• [TRY IT] Repeat the records between the lines holding "of 62000 gal." and "Entered: 950590.0 gal", inclusive, swapping "Water meter" for "Flow meter" and leaving everything else unchanged.

• [SOURCE MATERIAL]

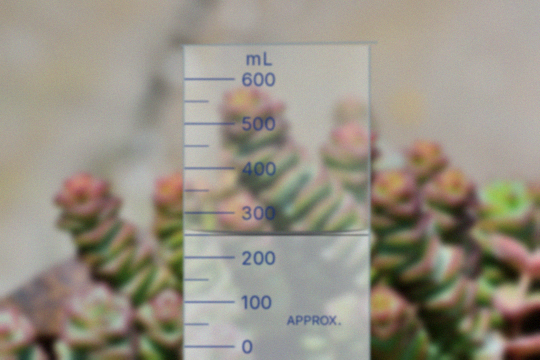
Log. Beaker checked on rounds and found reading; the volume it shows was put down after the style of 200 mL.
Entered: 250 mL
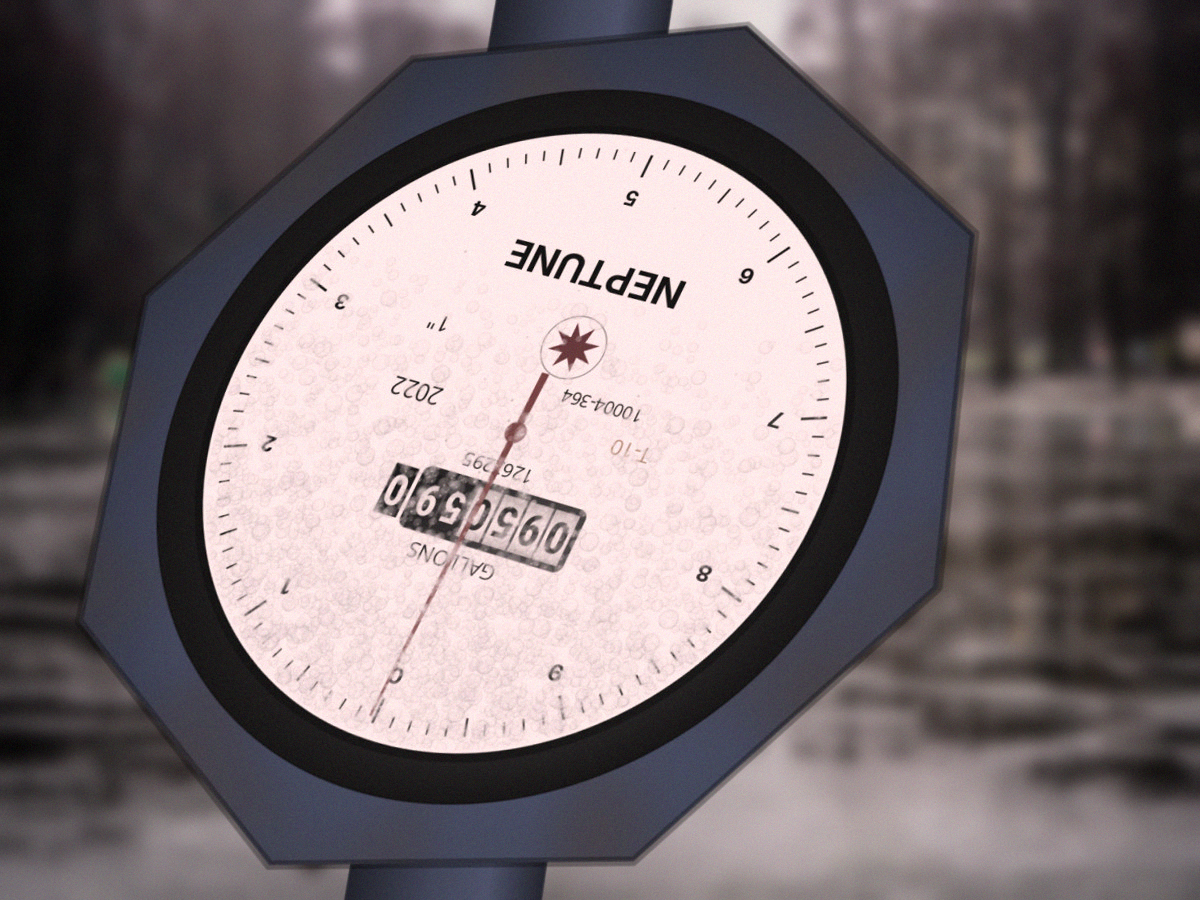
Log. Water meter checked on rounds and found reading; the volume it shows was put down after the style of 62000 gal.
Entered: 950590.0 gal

--

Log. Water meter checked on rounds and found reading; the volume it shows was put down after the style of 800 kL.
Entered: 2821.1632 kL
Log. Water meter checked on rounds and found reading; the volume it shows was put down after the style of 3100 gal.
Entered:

---

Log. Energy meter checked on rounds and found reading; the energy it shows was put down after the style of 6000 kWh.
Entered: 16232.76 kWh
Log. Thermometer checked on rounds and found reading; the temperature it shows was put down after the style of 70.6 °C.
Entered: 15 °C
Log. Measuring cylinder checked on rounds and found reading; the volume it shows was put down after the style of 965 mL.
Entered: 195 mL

• [ANSWER TO THE PROBLEM]
Log. Flow meter checked on rounds and found reading; the volume it shows was put down after the style of 62000 gal.
Entered: 950590.0 gal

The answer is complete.